*Stated goal*: How many lines in the records below contain the word "determined"? Reply with the number alone.

════════════════════

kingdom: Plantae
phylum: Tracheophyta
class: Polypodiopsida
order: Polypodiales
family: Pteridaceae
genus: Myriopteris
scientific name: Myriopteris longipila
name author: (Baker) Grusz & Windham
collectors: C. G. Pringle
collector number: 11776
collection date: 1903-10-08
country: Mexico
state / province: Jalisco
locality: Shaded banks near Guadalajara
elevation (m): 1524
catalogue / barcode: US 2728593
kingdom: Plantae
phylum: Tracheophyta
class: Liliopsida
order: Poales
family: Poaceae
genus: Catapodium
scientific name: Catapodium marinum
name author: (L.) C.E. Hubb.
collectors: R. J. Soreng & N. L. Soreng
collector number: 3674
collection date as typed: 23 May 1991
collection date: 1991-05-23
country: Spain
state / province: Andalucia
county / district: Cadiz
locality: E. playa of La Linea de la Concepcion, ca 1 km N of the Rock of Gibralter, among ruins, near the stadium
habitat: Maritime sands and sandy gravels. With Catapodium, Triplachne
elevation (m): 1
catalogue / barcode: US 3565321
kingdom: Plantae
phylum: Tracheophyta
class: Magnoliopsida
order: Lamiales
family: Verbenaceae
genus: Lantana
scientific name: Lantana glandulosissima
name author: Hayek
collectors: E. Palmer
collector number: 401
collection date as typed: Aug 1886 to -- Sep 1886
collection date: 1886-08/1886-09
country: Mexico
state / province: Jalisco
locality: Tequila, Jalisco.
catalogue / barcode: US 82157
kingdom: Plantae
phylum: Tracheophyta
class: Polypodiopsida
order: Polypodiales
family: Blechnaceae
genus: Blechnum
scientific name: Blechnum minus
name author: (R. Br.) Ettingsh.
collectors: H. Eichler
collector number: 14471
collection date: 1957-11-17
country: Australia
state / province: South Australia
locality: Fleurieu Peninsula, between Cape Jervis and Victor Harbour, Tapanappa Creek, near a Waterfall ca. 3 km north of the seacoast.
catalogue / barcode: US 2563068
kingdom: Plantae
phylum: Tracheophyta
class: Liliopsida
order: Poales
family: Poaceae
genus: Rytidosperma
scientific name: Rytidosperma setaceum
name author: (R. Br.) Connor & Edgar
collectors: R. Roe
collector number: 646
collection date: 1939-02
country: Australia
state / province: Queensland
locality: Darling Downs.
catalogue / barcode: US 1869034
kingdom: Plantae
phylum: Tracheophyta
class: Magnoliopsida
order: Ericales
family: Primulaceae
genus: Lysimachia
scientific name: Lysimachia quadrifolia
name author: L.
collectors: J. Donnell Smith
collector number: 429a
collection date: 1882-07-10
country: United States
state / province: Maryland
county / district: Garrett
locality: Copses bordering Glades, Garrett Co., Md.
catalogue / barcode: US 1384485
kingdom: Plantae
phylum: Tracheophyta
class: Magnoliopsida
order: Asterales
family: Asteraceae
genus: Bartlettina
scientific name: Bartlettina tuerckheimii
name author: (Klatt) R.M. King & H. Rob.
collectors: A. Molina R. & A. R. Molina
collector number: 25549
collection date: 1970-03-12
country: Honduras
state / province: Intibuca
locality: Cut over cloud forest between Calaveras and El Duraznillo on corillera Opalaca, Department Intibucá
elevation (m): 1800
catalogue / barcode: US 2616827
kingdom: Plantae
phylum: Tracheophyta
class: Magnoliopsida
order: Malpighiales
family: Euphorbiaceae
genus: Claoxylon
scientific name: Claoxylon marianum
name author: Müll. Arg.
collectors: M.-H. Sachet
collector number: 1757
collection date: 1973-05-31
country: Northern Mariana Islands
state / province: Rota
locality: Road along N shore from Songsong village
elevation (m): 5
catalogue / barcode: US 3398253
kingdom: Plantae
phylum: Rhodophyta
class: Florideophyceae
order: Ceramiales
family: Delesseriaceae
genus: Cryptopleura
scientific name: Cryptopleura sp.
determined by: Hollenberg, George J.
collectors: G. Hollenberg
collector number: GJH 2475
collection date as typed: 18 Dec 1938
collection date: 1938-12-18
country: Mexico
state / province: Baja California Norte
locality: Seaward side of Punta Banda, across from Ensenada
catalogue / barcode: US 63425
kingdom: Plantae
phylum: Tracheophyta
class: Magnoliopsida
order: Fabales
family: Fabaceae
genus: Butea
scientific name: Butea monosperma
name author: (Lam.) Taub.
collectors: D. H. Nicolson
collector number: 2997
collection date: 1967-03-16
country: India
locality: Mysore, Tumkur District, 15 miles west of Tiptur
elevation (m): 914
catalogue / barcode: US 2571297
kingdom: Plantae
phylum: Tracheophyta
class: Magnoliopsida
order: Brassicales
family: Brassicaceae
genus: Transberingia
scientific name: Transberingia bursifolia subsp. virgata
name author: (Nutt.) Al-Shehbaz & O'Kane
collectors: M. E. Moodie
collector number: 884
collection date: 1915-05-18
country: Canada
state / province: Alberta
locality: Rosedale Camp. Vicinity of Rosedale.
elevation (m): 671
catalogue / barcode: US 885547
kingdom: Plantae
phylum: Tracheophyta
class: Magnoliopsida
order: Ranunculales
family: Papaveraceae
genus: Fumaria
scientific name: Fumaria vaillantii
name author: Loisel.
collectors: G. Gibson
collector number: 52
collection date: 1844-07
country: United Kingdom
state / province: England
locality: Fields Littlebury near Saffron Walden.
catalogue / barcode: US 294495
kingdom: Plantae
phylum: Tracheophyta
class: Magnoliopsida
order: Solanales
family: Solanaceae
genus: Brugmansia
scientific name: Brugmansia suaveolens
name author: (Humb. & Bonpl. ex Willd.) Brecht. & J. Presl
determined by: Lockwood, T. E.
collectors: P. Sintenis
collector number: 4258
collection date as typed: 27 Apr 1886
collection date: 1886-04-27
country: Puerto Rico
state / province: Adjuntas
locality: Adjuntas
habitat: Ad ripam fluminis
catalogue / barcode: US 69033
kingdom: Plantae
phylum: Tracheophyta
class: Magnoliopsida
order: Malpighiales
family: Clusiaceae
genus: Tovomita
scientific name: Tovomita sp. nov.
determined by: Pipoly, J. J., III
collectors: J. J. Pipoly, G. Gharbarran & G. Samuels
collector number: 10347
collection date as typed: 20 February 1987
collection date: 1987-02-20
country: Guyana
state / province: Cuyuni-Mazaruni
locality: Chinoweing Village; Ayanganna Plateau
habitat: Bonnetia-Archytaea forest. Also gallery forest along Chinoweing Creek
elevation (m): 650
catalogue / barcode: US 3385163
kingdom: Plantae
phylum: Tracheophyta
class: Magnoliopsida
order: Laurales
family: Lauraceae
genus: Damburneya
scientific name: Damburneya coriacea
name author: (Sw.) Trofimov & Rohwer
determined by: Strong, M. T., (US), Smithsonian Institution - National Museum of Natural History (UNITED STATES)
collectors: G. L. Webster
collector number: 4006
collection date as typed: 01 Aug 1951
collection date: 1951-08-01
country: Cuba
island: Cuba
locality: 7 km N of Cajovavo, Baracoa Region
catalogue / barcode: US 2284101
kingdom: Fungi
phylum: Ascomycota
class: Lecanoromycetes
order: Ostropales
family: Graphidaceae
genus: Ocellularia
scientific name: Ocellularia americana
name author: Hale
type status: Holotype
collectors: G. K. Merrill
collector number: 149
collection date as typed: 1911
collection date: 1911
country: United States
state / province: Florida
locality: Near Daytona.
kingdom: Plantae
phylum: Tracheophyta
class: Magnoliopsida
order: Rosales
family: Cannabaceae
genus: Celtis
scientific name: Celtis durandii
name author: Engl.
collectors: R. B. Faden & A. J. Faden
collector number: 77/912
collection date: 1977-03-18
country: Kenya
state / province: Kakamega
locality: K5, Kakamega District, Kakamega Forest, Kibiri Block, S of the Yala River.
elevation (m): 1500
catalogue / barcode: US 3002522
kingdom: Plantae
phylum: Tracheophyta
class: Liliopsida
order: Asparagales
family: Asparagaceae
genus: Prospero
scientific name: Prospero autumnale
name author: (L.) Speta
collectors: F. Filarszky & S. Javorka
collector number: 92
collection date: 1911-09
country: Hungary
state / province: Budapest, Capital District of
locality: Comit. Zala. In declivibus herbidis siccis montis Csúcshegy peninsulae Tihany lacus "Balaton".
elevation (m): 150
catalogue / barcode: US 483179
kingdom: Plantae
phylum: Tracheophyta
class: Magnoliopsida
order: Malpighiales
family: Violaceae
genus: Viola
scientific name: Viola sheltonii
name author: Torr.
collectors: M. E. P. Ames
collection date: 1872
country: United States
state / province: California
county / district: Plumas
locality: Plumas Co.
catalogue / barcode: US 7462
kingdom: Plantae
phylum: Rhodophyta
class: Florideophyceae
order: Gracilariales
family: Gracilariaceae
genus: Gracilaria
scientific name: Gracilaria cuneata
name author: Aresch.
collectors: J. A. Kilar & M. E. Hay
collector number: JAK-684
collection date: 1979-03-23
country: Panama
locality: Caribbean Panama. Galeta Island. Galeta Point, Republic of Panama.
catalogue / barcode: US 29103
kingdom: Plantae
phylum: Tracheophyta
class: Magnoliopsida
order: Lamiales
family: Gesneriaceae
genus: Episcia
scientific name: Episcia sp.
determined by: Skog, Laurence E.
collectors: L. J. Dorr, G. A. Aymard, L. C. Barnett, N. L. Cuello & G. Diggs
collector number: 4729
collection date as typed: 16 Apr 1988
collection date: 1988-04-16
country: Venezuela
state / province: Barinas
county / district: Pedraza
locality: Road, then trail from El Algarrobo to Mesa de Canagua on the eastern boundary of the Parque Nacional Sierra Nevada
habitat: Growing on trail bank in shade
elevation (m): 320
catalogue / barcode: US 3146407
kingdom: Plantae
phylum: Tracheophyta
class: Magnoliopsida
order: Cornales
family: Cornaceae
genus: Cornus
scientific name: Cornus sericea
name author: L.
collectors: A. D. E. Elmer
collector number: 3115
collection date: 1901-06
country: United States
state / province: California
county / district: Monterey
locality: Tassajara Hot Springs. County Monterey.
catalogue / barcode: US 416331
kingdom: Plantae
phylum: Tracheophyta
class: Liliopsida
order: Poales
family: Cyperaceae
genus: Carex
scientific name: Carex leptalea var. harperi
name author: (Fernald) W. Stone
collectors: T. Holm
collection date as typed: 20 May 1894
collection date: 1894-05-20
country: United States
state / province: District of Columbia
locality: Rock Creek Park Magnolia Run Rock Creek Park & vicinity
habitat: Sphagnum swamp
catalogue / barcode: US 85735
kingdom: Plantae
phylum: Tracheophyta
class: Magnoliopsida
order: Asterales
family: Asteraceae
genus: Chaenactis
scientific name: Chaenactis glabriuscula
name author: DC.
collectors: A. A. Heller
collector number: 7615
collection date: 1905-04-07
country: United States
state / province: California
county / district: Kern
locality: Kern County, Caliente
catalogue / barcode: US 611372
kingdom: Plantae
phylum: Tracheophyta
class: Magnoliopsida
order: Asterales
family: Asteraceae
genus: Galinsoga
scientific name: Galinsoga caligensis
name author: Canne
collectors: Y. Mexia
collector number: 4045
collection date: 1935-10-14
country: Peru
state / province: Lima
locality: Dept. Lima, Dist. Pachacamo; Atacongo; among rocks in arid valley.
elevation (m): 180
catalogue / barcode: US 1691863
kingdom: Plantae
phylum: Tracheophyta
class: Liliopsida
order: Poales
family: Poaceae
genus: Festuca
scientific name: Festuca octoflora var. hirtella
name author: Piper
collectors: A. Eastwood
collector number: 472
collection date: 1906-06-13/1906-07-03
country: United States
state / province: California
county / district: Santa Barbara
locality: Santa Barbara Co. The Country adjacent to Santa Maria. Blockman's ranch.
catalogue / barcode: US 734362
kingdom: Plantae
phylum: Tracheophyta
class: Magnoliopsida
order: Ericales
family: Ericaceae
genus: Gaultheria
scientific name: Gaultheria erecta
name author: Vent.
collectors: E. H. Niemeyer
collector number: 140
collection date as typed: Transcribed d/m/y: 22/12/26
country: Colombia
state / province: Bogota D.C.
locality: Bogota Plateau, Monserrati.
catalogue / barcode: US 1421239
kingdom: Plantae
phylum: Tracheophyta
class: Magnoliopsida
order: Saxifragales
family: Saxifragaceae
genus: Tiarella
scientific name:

════════════════════

*Solution below*: 5